Galiba öyle!.. Yoksa, Kemal Bey, siyasetteki toprağı bol olsun ağabeyi Bülent’in bir adım ötesine geçer miydi?!.. Öyle ya, ağabeyi Türkiye’nin “Ekonomisine” rol biçme adına, Okyanus ötesinden gayrimilli Kemal Derviş’i ithal edip, getirmişti.. Kulakları, dikleştirmişti.. Şimdi boynuz noktasında kendisi, Ekonomi’ye “rol model” biçmek için ABD, İngiliz ve Alman “karışımı” Jeremy Rifkin’i getirdi..
***
Dün, Rifkin’in ekonomi modeli açıklandı.. “Merkel Modeli?”… Neyse ki, fazla da müdahil olmadım, malum matematik rakamları zihnime hep şalter attırmıştır.. Benim kafamı kurcalayan “boynuz kulağı geçti” meselesi kadar, yahu altılı masada, ya da parti kurmayları içerisinde, “yerli bir babayiğit” yok muydu?!.. Şöyle, Türkiye ekonomisine “yerli bir model” oluşturabilme becerisini ortaya koyabilsin…
***
Hiç, Erdoğan’ın “Milli Savunma” hamlesindeki “yerli ve milli modelinden de” çıkardıkları bir ders yok!.. Kaldı ki, Ali Babacan ya da Faik Öztırak var iken!?.. Ama diyeceksiniz ki, atalarını devşirenlere “aşık olmuşların” karakteri değişmez ki?.. Kimse bağırıp çağırmasın!.. Ankara ve İstanbul’a “Belediye Başkanı adayı” aranırken, “kendi içlerinde” aramayıp “dışarıdan aramadılar mı?”.. Yani ithal…
***
Ne diyelim, Kemal Bey’in “Şampiyonlar Ligi” kadrosundaki altı şövalyesi; Jeremy Rifkin, Hacer Foggo, Daron Acemoğlu, Hakan Kara, Refet S. Gürkaynak, Ufuk Ükçiğit’ten oluşuyor.. Kim diye merak eden, Google amcaya müracaat etsin.. Orada görünür, neyi kast ettiğimizi!…Tabi altılı önde ana kadro, 70!..
***
HALK OYLARI NEREDE?…
Halk oylarıyla “cumhurbaşkanı” seçilecek.. Ve bu seçim, yüzde 50 artı bir ile olacak.. Ama seçilecek o “Cumhurbaşkanı” hiç bir şekilde, sorumlu ve yetkili olmayacak!.. Sorumluluğunu da, yetkilerini de “bir masaya devredecek..” Ve bu masadakiler de “halktan rey almamış, seçilmemiş kişiler olacak!..”
***
İşte bu icra komitesi karşısında der demez, insan çığlık atıyor…

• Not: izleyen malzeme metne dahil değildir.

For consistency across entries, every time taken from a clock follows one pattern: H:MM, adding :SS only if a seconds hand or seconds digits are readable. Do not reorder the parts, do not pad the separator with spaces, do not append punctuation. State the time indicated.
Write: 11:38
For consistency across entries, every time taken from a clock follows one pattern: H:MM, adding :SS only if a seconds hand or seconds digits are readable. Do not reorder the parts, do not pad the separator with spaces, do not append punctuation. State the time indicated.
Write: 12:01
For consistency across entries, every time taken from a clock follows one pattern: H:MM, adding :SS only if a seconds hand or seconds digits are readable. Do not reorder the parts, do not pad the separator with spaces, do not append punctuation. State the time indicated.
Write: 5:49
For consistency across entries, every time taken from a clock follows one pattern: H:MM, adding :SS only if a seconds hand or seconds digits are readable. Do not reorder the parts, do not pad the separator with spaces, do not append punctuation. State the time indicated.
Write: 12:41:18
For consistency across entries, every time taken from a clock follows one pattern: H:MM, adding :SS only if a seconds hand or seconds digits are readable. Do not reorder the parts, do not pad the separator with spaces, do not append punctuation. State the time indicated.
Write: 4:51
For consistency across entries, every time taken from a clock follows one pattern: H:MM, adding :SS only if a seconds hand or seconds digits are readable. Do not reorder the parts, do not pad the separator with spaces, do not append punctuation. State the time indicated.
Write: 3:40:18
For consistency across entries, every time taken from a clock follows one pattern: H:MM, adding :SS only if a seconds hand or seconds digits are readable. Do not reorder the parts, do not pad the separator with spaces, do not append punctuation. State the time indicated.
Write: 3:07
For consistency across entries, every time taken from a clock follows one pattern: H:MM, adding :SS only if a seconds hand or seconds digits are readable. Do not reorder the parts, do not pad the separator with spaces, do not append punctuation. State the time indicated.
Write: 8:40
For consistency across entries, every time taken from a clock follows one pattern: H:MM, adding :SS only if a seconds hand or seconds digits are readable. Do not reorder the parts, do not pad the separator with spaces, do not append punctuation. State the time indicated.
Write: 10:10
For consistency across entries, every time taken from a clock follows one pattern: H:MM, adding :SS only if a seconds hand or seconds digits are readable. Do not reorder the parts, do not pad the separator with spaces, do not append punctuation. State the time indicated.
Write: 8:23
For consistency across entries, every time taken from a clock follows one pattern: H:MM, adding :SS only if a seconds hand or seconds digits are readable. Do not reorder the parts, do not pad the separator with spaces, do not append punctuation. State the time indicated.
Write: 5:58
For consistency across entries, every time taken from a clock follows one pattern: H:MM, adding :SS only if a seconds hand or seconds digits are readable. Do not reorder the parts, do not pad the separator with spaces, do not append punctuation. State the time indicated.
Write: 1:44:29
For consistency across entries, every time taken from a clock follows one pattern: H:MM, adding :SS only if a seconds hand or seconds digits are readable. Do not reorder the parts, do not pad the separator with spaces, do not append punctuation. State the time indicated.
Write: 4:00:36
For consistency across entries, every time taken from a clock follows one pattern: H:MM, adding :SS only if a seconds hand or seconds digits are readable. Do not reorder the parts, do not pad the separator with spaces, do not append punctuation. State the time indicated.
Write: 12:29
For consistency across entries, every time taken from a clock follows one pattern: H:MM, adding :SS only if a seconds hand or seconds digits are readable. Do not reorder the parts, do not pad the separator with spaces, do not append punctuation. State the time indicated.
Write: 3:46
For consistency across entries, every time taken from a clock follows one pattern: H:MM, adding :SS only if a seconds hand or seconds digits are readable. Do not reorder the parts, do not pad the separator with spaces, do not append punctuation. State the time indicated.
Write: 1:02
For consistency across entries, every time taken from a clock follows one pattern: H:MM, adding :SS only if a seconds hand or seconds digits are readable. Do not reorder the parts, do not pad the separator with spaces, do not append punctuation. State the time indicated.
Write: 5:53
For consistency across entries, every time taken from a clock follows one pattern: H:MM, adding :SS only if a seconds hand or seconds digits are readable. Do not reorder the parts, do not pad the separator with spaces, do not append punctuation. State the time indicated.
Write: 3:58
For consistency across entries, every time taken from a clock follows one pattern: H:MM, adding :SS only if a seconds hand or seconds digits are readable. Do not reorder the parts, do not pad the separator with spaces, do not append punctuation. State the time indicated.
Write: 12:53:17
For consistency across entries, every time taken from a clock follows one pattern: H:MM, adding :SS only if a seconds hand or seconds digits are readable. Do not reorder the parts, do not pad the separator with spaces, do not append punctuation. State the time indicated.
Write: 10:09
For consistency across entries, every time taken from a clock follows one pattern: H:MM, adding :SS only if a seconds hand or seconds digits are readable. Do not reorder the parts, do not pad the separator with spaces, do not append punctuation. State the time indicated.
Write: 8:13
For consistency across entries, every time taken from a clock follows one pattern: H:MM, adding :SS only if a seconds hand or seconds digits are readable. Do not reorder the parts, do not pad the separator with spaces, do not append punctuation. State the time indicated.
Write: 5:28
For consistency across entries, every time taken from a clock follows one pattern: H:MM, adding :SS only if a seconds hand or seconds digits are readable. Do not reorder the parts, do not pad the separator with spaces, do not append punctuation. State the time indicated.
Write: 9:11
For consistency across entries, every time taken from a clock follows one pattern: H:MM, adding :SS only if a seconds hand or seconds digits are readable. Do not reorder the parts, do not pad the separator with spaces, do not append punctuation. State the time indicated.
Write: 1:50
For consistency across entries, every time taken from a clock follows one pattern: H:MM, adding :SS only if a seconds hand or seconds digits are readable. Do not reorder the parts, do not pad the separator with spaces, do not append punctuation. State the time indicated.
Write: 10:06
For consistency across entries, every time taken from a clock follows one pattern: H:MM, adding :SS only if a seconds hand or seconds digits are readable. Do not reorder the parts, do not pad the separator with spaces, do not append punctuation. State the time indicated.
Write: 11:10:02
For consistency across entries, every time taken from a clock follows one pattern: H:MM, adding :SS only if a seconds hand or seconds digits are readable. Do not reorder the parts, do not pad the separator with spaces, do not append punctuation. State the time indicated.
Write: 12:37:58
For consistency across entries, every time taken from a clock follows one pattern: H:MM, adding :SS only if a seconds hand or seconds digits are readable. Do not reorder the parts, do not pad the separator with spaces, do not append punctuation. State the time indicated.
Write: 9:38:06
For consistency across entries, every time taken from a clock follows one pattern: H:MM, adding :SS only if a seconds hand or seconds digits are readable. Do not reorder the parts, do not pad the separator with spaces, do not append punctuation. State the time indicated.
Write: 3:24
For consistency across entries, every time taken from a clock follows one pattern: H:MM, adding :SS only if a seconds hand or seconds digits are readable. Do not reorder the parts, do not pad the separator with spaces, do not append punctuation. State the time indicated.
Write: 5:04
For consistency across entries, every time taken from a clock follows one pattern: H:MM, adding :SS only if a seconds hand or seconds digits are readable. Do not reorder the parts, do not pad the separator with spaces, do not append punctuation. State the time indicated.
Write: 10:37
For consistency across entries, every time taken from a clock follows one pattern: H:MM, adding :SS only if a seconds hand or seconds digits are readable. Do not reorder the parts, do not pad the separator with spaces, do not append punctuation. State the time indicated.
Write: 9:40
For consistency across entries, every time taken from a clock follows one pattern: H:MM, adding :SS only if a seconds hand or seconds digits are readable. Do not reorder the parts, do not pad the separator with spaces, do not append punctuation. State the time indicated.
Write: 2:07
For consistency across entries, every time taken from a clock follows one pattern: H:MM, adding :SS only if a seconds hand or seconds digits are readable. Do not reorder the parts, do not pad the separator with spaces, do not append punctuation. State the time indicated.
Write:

Nerde, demokrasi, Nerde seçilmişlik,
Nerde bağımsızlık,
Nerde “egemenlik kayıtsız, şartsız milletindir” iradesi.
Nerde, milli irade temsiliyeti…
Zerre-i miskal yok, tanıma hakkı da yok!…
***
GÜNÜN SÖZÜ
Dürüst olmaktan korkma, kaybedeceğin en fazla yanlış insanlar olur.